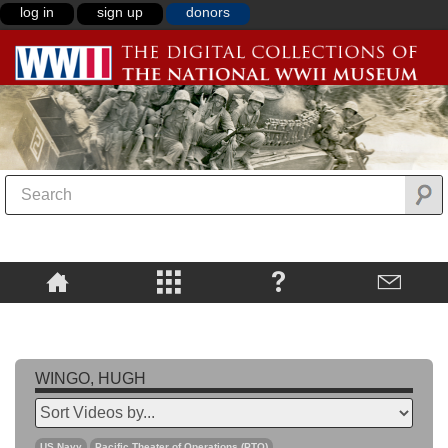
log in
sign up
donors
WINGO, HUGH
US Navy
Pacific Theater of Operations (PTO)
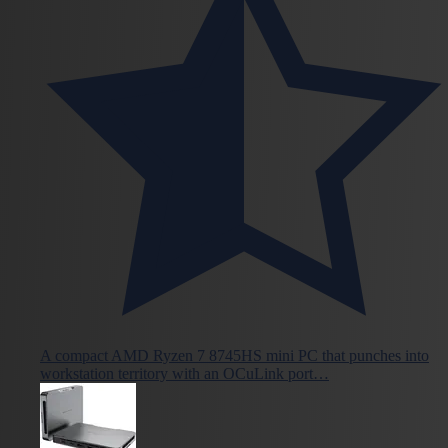
A compact AMD Ryzen 7 8745HS mini PC that punches into
workstation territory with an OCuLink port…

***

_What is expected_.
Repeat the data above exactly; images are not part of the copy.

_Written answer_.
log in
sign up
donors
WINGO, HUGH
US Navy
Pacific Theater of Operations (PTO)
A compact AMD Ryzen 7 8745HS mini PC that punches into
workstation territory with an OCuLink port…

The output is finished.